Other instances include Boeing filing a contract protest with the US Government Accountability Office after it lost a military deal to Northrop Grumman Corp and Europe’s EADS or fast-food giant McDonald losing an eight-year trademark battle to stop Malaysian Indian McCurry Restaurant from using the “Mc” trademark.

These trends are obviously deleterious for most firms within the western hemisphere because that asymmetric rivalry deprives them of the profits their R&D investment must have normally secured over a large time span. The threat is coming principally from emerging and underdeveloped countries because now mature European, American and Japanese markets no longer offer maximal growth prospects and enjoy a legal environment that disincentivizes intellectual property malpractice.

Major companies cannot underestimate the criticality of these emerging trends because they not only stand to lose market share at home but also see their profits eroded in those international markets where growth rates are healthier.

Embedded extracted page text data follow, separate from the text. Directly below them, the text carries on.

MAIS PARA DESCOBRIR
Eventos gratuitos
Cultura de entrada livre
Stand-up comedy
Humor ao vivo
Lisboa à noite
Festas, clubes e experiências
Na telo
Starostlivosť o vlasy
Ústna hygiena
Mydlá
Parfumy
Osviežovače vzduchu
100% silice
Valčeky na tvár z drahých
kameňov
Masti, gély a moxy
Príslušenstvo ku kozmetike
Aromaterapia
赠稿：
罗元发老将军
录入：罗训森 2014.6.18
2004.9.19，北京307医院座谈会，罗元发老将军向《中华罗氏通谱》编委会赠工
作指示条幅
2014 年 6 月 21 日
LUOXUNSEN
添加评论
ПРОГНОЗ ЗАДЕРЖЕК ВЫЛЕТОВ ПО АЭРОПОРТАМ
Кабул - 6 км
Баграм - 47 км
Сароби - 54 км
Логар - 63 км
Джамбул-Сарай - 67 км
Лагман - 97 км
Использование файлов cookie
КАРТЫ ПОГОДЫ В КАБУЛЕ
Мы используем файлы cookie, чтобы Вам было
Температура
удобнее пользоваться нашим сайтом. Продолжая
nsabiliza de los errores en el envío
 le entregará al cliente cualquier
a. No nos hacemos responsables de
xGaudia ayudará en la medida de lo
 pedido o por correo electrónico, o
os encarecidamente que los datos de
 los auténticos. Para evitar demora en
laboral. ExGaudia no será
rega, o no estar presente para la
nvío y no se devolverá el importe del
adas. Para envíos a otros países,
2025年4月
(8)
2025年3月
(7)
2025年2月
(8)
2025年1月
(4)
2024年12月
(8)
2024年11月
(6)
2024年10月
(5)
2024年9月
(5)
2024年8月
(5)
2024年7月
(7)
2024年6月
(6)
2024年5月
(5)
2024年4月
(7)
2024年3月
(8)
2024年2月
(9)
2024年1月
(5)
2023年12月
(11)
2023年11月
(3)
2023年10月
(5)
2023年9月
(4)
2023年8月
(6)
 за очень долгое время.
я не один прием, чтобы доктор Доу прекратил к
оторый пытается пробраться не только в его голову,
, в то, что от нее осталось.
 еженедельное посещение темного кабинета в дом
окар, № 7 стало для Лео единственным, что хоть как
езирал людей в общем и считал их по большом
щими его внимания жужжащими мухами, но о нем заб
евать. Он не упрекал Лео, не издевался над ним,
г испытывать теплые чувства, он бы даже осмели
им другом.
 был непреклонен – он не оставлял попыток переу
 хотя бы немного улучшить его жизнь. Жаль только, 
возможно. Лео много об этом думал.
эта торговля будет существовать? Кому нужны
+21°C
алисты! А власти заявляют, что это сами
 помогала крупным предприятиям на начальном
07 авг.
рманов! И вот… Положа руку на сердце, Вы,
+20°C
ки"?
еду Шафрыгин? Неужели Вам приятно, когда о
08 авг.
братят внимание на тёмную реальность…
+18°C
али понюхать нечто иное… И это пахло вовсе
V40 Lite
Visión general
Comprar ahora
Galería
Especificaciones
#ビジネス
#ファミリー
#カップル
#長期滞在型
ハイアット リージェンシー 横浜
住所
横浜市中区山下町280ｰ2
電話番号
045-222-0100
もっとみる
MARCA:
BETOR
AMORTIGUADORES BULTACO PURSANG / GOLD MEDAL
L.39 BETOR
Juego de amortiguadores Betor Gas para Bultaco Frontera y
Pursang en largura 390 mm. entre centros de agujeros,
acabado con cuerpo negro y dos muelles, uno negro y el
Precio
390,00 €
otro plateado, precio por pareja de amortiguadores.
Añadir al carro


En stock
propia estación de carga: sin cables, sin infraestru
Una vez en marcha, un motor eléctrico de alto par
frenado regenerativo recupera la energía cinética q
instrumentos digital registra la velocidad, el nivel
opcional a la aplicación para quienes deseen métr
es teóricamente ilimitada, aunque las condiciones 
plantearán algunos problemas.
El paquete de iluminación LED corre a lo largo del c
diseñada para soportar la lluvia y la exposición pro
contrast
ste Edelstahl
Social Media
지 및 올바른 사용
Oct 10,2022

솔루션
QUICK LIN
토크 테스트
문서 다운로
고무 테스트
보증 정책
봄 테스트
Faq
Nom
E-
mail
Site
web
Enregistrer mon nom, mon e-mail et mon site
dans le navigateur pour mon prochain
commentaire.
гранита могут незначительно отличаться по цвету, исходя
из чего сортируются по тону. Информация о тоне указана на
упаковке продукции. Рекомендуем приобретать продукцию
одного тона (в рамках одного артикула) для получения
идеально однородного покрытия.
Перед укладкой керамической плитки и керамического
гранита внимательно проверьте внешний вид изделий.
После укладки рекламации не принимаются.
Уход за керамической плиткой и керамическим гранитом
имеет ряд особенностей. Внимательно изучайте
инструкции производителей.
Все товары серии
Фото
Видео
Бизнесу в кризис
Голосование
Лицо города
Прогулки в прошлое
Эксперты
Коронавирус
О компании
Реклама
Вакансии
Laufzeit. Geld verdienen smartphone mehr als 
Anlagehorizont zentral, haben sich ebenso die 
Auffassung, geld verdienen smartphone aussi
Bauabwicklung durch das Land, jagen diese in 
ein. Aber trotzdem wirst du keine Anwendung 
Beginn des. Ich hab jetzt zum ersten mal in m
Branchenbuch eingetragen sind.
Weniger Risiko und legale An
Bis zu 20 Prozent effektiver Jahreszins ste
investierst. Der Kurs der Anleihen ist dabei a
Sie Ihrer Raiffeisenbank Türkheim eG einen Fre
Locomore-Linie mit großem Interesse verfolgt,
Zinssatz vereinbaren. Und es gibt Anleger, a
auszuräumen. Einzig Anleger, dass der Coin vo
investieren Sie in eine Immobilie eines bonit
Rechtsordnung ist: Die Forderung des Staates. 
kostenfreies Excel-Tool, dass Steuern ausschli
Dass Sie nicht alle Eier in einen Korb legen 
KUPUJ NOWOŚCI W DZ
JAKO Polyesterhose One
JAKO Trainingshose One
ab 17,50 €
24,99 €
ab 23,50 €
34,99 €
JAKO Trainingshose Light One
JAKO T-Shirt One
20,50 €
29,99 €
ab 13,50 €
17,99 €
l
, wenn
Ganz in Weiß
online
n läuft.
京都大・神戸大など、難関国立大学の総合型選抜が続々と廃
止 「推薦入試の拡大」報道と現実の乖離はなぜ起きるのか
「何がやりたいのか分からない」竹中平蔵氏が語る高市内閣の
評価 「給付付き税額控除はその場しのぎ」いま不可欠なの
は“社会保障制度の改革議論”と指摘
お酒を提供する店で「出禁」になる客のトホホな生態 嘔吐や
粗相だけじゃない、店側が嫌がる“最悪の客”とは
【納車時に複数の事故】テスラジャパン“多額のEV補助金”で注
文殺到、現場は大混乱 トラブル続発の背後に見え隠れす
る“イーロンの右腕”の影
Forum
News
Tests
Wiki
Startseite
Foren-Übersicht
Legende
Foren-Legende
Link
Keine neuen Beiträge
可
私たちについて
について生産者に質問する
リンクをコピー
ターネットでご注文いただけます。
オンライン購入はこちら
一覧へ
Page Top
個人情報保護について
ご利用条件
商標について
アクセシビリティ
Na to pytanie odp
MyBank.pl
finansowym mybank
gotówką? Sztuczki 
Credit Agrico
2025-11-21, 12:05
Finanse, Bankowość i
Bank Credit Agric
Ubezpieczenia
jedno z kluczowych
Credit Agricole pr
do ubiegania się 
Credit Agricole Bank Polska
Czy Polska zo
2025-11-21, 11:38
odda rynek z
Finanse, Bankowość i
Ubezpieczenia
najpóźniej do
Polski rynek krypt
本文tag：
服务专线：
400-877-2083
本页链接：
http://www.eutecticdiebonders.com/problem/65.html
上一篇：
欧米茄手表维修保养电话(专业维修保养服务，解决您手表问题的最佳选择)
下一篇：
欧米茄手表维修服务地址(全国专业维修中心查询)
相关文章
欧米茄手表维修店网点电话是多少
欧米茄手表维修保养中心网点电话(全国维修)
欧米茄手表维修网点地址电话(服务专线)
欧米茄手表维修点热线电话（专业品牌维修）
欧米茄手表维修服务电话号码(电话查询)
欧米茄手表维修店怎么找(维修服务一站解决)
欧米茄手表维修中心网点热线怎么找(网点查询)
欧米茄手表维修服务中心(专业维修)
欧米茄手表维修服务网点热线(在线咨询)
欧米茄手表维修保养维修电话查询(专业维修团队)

I’ll end with some geoeconomics questions: how will Google’s recent infuriation at China affect the firm’s country strategy given that the current 300 million Chinese computer users constitute a less ignorable niche? What about its overall Asia strategy? Will business prevail over politics? Will Google’s potential exit from the Chinese market propel rival Baidu to domestic and global supremacy? How will that affect the firm strategy with respect to launching other products in a country with 1.3 billion customers? How will this affect Google’s overall profit line?